Square Enix is best known for their sprawling RPGs with unique characters, interesting storylines, and addictive gameplay. Demons’ Score, their attempt at a rhythm-action game for iOS (created with developer iNiS), is only successful with regards to the characters and story. The gameplay, on the other hand, alternates between simplistic and maddening. It doesn’t get any better when you have to replay large portions of the game over and over.
You play as Serenity, a college student who comes to visit her father at the insane asylum where he works. When you arrive, you find that the people are missing, and demons from hell have taken their place. Your only companion is a talking, flying teddy bear named David, who gives you a sword and machine gun and teaches you how to fight back against the demons.
This wacky premise got our attention– we were determined to solve this mystery and find Serenity’s dad. However, Demons’ Score requires you to first play through five of the ten levels on easy mode, and then seven of the same ten levels on normal mode. You then have to beat all ten levels on the incredibly difficult hard mode to complete the story. And by that time, you’ll have fought several of the boss demons two or three times each.
The gameplay in Demons’s Score is a bit like Elite Beat Agents, another game from the same developer, iNiS. Timers will appear on the screen, and you have to either tap or swipe on the beat to attack the demons.

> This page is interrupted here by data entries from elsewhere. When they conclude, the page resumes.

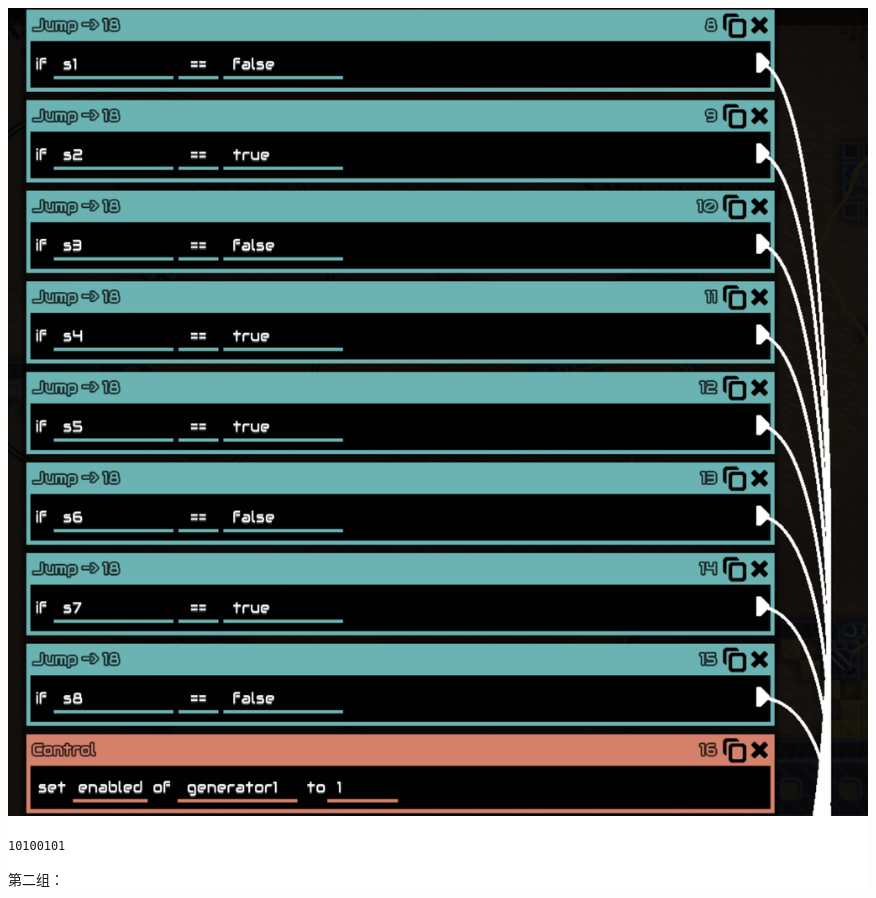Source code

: ![fda6ce9c64b8b6537c38f8b4ff632816.png](_resources/fda6ce9c64b8b6537c38f8b4ff632816.png)

`10100101`

第二组：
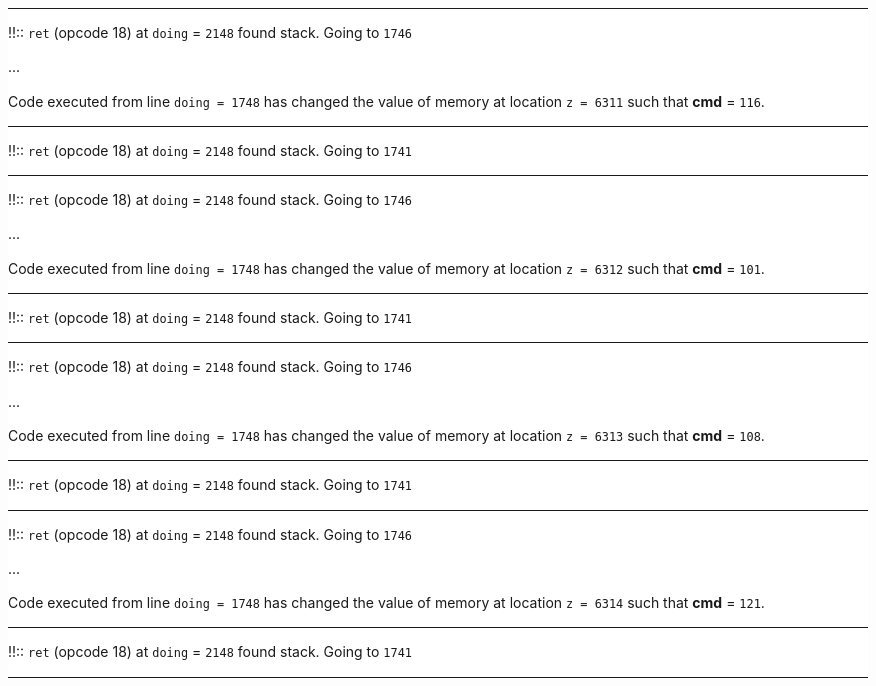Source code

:  
---
 
!!:: `ret` (opcode 18) at `doing` = `2148` found stack. Going to `1746`
 
 
...
 
Code executed from line `doing = 1748` has changed the value of memory at location `z = 6311` such that **cmd** = `116`.
 
 
---
 
!!:: `ret` (opcode 18) at `doing` = `2148` found stack. Going to `1741`
 
 
---
 
!!:: `ret` (opcode 18) at `doing` = `2148` found stack. Going to `1746`
 
 
...
 
Code executed from line `doing = 1748` has changed the value of memory at location `z = 6312` such that **cmd** = `101`.
 
 
---
 
!!:: `ret` (opcode 18) at `doing` = `2148` found stack. Going to `1741`
 
 
---
 
!!:: `ret` (opcode 18) at `doing` = `2148` found stack. Going to `1746`
 
 
...
 
Code executed from line `doing = 1748` has changed the value of memory at location `z = 6313` such that **cmd** = `108`.
 
 
---
 
!!:: `ret` (opcode 18) at `doing` = `2148` found stack. Going to `1741`
 
 
---
 
!!:: `ret` (opcode 18) at `doing` = `2148` found stack. Going to `1746`
 
 
...
 
Code executed from line `doing = 1748` has changed the value of memory at location `z = 6314` such that **cmd** = `121`.
 
 
---
 
!!:: `ret` (opcode 18) at `doing` = `2148` found stack. Going to `1741`
 
 
---
 
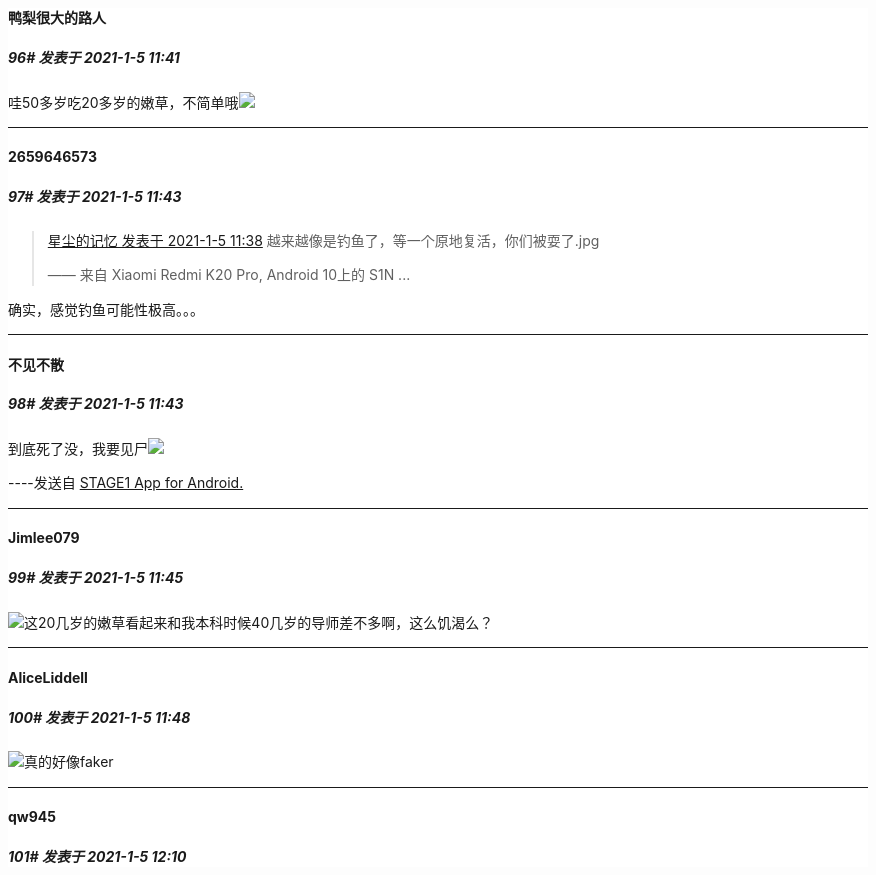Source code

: ####  鸭梨很大的路人  
##### 96#       发表于 2021-1-5 11:41


哇50多岁吃20多岁的嫩草，不简单哦<img src="https://static.saraba1st.com/image/smiley/face2017/035.png" referrerpolicy="no-referrer">


-----

####  2659646573  
##### 97#       发表于 2021-1-5 11:43


<blockquote><a href="httphttps://bbs.saraba1st.com/2b/forum.php?mod=redirect&amp;goto=findpost&amp;pid=49942729&amp;ptid=1980467" target="_blank">星尘的记忆 发表于 2021-1-5 11:38</a>
越来越像是钓鱼了，等一个原地复活，你们被耍了.jpg

—— 来自 Xiaomi Redmi K20 Pro, Android 10上的 S1N ...</blockquote>
确实，感觉钓鱼可能性极高。。。


-----

####  不见不散  
##### 98#       发表于 2021-1-5 11:43


到底死了没，我要见尸<img src="https://static.saraba1st.com/image/smiley/face2017/067.png" referrerpolicy="no-referrer">


----发送自 [STAGE1 App for Android.](http://stage1.5j4m.com/?1.33)


-----

####  Jimlee079  
##### 99#       发表于 2021-1-5 11:45


<img src="https://static.saraba1st.com/image/smiley/face2017/053.png" referrerpolicy="no-referrer">这20几岁的嫩草看起来和我本科时候40几岁的导师差不多啊，这么饥渴么？


-----

####  AliceLiddell  
##### 100#       发表于 2021-1-5 11:48


<img src="https://static.saraba1st.com/image/smiley/face2017/112.png" referrerpolicy="no-referrer">真的好像faker


-----

####  qw945  
##### 101#       发表于 2021-1-5 12:10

If you’re too late or too early, you’ll take damage instead. There are also special types of icons which will tell you to hold down on the screen, or tap as rapidly as you can for more points. On the harder difficulty modes, these prompts will appear with very little notice.
Stop, this beat is killing me.
Each of the game’s levels is divided into two parts. First, Serenity and David will fly through the hallways, picking off lesser demons. This seems to always use the same song and tap patterns (depending on which costume you’re wearing), so it starts to feel repetitive quickly. After the journey, they’ll encounter a boss demon. The bosses are a highlight of the game, ranging from the disturbing and grotesque to just plain silly. We were especially amused by the disco-dancing soul demon, and the huge J-Pop demon with a blonde wig and pixie wings. As you tap, an epic battle (rendered beautifully with the Unreal Engine) will play out in the background.
Since you’ll have to repeat so many fights, the new boss battles become the rare oases in a desert of poor gameplay. After each successful boss fight, you’ll earn a new, sexy outfit for Serenity, which would be a great bonus if you were allowed to wear them for free. Only one extra outfit is free, and Square Enix made the greedy choice to require a $3.99 in-app purchase for each of the new outfits you unlock. They call this “signing a demon pact”, so you won’t even realize you’re about to be charged until after you hit the “sign pact” button. At the very least, they should make the purchase price clear inside the game, but really, each of these outfits should be a free bonus for progressing through this $6.99 game.
Unlocking outfits isn’t just aesthetic– they’ll also change the background music for the first part of each level, which is essential for keeping the gameplay varied. One disturbing effect of the new outfits is that they change Serenity’s voice to that of the demons, so you might end up playing as an alluring female form with a rough male voice emanating from it.
The high-priced in-app purchases, deliberately repetitive gameplay, and awful decision to make players repeat most of the game mar this otherwise promising game. The graphics are gorgeous, and the music, while often generic, is varied during the boss fights. The storyline is actually fun, and the characters are unique, but it’s not really worth suffering through the same few fights just to see what happens next. Square Enix could still fix Demons’ Score by making the outfits free and letting players start the full game on normal or hard mode. We’d encourage them to make some changes, because in its current state, Demons’ Score is a repetitive and uneven cacophony.